Researched by Ralph Hill
There are a number of modalities available to the therapist to resurface the skin to improve skin quality and improve cell turnover, and Microdermabrasion is one that has found a recent renaissance with the development of new devices. However, there is too often client expectations not met due to lack of understanding of what can be effectively treated with this modality. This primer covers the modality, it's use, limitations, and technologies employed for use by the beauty therapy industry.
The Microdermabrasion technique has been around for about twenty years, and as the name indicates, is a method of micro-abrading the very top layers of the skin, (stratum corneum).
There are two strengths of machine available to practise this modality of ablation. One is the medical version, which has the capability of being able to be fully ablative, and the version that is available to the skin treatment therapist for the superficial, more non-ablative technique of resurfacing and creating an inflammatory response within skin.
It is the lack of understanding of exactly how this inflamatory response works, and it's effects that may lead to both therapists and device marketers to offer unrealistic expectations to clients.
A tool, not an answer
The advantages of Microdermabrasion over dermabrasion, chemical peels, or laser resurfacing are that it does not require anaesthesia, is painless, and can be repeated at short intervals. (Dependant on cell turnover)
Microdermabrasion is also simple and quick to perform (approximately 30-40 minutes for the face) and so does not significantly interrupt the clients lifestyle.
In most cases, there is little visual erythema after three or four hours following the treatment.
The need for multiple treatments and their overall effectiveness are the limitations of the procedure, however this subliminal inflammatory response produced will wake-up the fibroblasts, with collagen synthesis occurring as a result
This collagen synthesis will only occur if the supporting systems (lymphatic and microcirculatory system) are in good health and functioning correctly. In addition it is equally important that the skin be in reasonably good health, with all skin lipids and skin barrier defence systems in place so the skin can repair quickly.
Practical Microdermabrasion in the clinic
Microdermabrasion is fast becoming a choice of modality to prepare the skin for the penetration of actives and used as a precursor to another more intensive treatment program. It is very effective on skin conditions like excess keratinisation, comedones (those without inflammation) keratosis pilaris and for refreshing and resurfacing the epidermis with minimal risk and rapid recovery unlike the older more dated chemical peels.

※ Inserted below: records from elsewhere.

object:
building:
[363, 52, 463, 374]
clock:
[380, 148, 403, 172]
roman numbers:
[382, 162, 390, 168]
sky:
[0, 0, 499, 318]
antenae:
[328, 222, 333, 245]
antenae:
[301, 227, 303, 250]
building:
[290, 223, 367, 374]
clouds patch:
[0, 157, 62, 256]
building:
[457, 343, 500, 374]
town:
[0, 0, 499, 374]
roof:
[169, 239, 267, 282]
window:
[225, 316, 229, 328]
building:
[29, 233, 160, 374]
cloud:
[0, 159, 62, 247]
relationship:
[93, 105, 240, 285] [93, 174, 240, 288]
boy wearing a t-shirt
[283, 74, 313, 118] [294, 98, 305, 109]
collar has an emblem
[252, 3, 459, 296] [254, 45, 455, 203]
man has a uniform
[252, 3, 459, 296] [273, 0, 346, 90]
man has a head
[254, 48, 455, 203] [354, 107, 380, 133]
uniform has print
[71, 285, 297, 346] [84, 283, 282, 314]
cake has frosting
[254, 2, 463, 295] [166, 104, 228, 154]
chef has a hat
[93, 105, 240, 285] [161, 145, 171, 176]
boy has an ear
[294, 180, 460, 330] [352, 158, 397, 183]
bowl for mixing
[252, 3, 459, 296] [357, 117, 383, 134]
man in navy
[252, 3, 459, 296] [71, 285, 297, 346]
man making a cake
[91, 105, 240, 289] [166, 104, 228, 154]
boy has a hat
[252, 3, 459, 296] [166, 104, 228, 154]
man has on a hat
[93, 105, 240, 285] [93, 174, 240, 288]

Microdermabrasion is most effective with these superficial skin conditions because it produces a shallow depth of ablative response, not only assisting with epidermal conditions that evolve around the keratinocyte but also creating some increase in the cellular turnover of the keratinocyte, thus improving epidermal strength and density.

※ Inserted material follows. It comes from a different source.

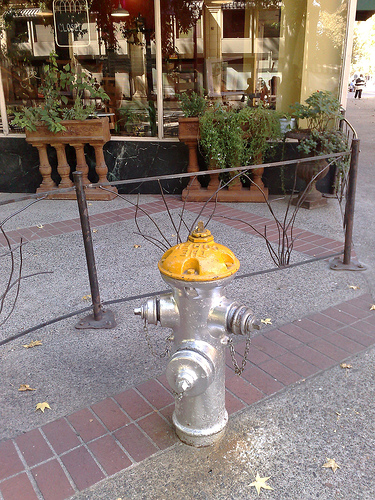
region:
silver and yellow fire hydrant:
[133, 222, 266, 445]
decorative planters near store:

With the added bonus of the indirect controlled inflammatory response to the dermis and the waking up of the fibroblasts to produce glycosaminoglycans, collagen and elastin will rebuild the structural integrity and density of the dermis.

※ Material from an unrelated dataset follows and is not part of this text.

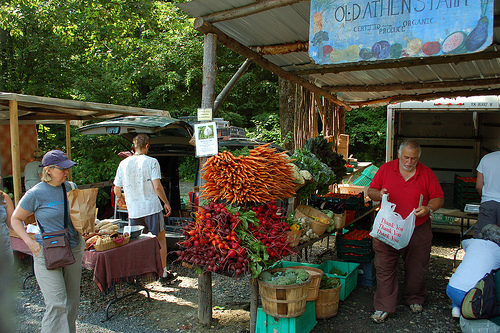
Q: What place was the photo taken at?
A: It was taken at the market.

By improving the production of the collagen fibrils, strength and density of the loose connective tissue, papillary layer and superficial fascia septa will have a knock on effect and improve superficial lines, and reduce diffused redness by the added support of the microcirculation and lymphatic capillaries.
It has shown that there can be some minor improvement on superficial scarring and stretch marks providing that they are treated within months of occurring, however, older more established scars may not respond fully. This also applies to deep wrinkles and actinic aging where the reticular layer has been damaged.
Microdermabrasion does not carry the risks of pigmentary changes or scarring produced by the ablative techniques such as the older form dermabrasion, dermal depth chemical peels, or laser resurfacing, making it well suited for skin with Fitzpatrick skin tones 4-6, who may be at more risk of complications with other resurfacing techniques.
As with all treatments that abrade the skin surface, care must be taken to not increase the depth of ablative response by the application of excessive pressure. This recommendation particularly applies to treatment of the neck.
With traditional methods of resurfacing, such as chemical peels, dermabrasion, and laser resurfacing, the neck carries an increased risk of scarring. Because the depth of injury is superficial with Microdermabrasion, the neck area may be treated with relative safety as long as correct and careful technique is practiced.
Client expectations must be realistic. The objective is improvement of the overall skin quality by improving cell turnover and resurfacing, so clients must be prepared for the number and frequency of treatments required to obtain satisfactory results. If clients are unwilling to commit to a series of treatments over a 4 6 week period, they will be unlikely to see significant results and will not be satisfied with the outcome.
Microdermabrasion has its limitations and clients must be fully prepared for what it is unable to accomplish. Clients with moderate and deep wrinkles, deep scars, or pigmentary abnormalities are unlikely to achieve significant results; these clients are best treated with other modalities.
The contraindications for Microdermabrasion are similar to those for other resurfacing procedures.
These contraindications include the current or recent use (less than 1 year) of Isotretinoin (Accutane), open acne, active herpes infection, malignant skin tumours, evolving dermatoses, and particular keratoses. If in doubt, consult a dermatologist for an opinion.